* _WHAT THIS TASK INVOLVES_
From the line containing "jar: present [188,306,220,345]" down to the last line of the records below, copy every line exactly. Leave out everything before it.
[RECORDS SHOWN]
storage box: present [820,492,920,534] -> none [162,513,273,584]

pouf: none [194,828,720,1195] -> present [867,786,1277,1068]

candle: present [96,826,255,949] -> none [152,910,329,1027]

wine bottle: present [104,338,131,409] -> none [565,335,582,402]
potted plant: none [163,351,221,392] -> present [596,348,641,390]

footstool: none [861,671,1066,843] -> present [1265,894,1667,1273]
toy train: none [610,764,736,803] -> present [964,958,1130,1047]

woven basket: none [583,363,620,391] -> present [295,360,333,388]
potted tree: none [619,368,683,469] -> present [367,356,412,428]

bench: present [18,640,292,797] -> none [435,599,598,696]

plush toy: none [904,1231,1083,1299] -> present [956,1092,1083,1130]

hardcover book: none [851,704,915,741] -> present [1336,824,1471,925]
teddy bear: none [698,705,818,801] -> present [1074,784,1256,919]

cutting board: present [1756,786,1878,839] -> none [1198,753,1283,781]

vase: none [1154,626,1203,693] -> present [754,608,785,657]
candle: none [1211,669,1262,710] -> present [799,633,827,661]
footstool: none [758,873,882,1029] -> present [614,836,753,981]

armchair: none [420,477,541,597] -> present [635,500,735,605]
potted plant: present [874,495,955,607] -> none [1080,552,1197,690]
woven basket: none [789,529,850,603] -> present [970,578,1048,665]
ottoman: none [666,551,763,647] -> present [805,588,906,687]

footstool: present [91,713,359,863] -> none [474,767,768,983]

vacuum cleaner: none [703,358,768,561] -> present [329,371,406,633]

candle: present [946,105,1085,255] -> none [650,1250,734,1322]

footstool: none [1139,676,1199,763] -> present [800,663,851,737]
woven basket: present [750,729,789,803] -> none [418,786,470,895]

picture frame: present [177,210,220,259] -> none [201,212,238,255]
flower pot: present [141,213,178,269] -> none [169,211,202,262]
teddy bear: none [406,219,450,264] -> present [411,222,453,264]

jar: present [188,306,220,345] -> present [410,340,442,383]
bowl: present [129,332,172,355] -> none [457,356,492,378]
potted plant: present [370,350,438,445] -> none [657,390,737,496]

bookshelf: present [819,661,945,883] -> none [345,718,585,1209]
[/RECORDS SHOWN]
* _ANSWER SECTION_
jar: present [188,306,220,345] -> present [410,340,442,383]
bowl: present [129,332,172,355] -> none [457,356,492,378]
potted plant: present [370,350,438,445] -> none [657,390,737,496]

bookshelf: present [819,661,945,883] -> none [345,718,585,1209]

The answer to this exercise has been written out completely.